TW: This article contains graphic descriptions of violence.
I’d heard the name Andrew Tate floating around before, something to do with a failed stint in the Big Brother house and an association with “pick-up” artistry. As with many sexist individuals who seem to exist on the periphery of popular culture, I chose not to pay much attention to him.
That is, until he popped up on my TikTok feed, describing how he would beat a woman who tried to defend herself against him: “Listen, women can’t fight. You’re not designed to fight […] I will pick you up with one hand, by your titty, and bodyslam your ass.” He then demonstrates how he would punch a woman “till her face is collapsed” if she “tried to resist.”
The visceral, violent nature of his misogyny forced me to pay attention. As well as noticing his appearance on several podcasts, I realised that most of the people calling him out were – you guessed it – women. As though the responsibility to challenge misogyny lies solely in our hands.
The charity White Ribbon has called on TikTok to remove Andrew Tate from the platform, noting in a statement to the MailOnline that “Men and boys regularly watching and listening to negative presentations of masculinity may begin to adopt these attitudes and behaviours, believing that they are acting as the ‘ideal man’.
“Not only does this create a lot of pressure on men and boys, often affecting their mental health and self-image, it also creates dangerous cultures and environments for women and girls to exist in.
“Sexist and derogatory comments exist on the same spectrum as controlling behaviour and physical and sexual violence, which creates environments where men go on to murder women.”
At the extreme, men’s ability to call one another out can have terrifying consequences. Wayne Couzens – who was a serving police officer when he murdered Sarah Everard – was reportedly known by some of his colleagues as ‘The Rapist’, due to the fact he made female colleagues feel uncomfortable. As sickening as this is, it raises important questions about men’s role in reinforcing misogyny and violent attitudes towards women.
Hira Ali, author of HER ALLIES: A Practical Toolkit to Help Men Lead Through Advocacy, explains part of the rationale behind men not calling one another out. She explains, “For men it is awkward because there is the long-standing ‘bro code’ that is hard to break and sometimes even the ‘good men’ refrain from adopting active responsibility for fear of being judged or saying something wrong.

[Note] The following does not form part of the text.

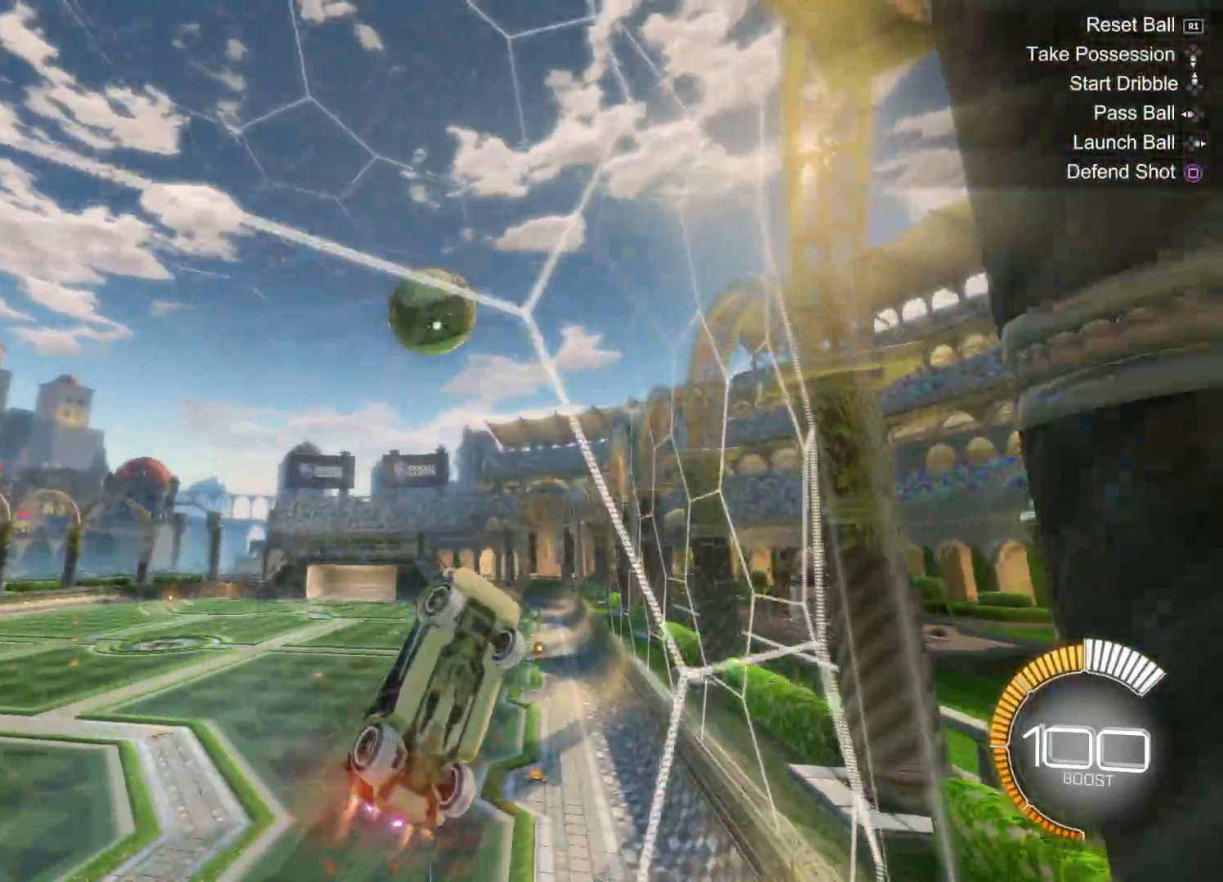
{"buttons": ["R2"], "left_stick": "center", "right_stick": "center", "events": [[166, "CIRCLE", "up"], [283, "left_stick", "center"]]}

“This is referred to as ‘bystander apathy’ – research by American scientists Latané and Darley shows that the larger the room and the crowd, the more likely it is there will be diffusion of responsibility. People tend to believe it is better to mind their own business, keep their head down and avoid conflict when it comes to issues of political correctness.”
Hira adds that some men also fear the “wimp penalty,” which refers to a situation in which “taking action against gender bias may mean potential loss of acceptance from male peers and a [perceived] risk to their manhood. Research shows that men experience social penalties, which are often harsher than those women face – when they deviate from their assigned gender scripts.”
Mark Greene, an author at the Good Men Project, further explains that, “In our hierarchical, dominance-based culture of masculinity, men showing weakness of any kind leads to an instant loss of status.
So what can men who want to break out of this pattern do? Mark notes, “When men are ready to challenge a friend on bad behaviour towards women, here are a few things to remember. We can challenge their actions, not their identity. For example, say “Talking that way is not cool” vs. “You’re an idiot for talking that way.” We can call them in instead of calling them out.
“If the harm done is not immediately impacting a women or girl, we can choose to take a friend aside and speak more privately [instead of] challenging them in front of others. If a friend chooses to take such feedback as an attack, it says a lot about the quality of the friendship.”
It’s clear that there are a wealth of resources available for men who want to resist the misogyny of the status of quo. I really wish they’d use them.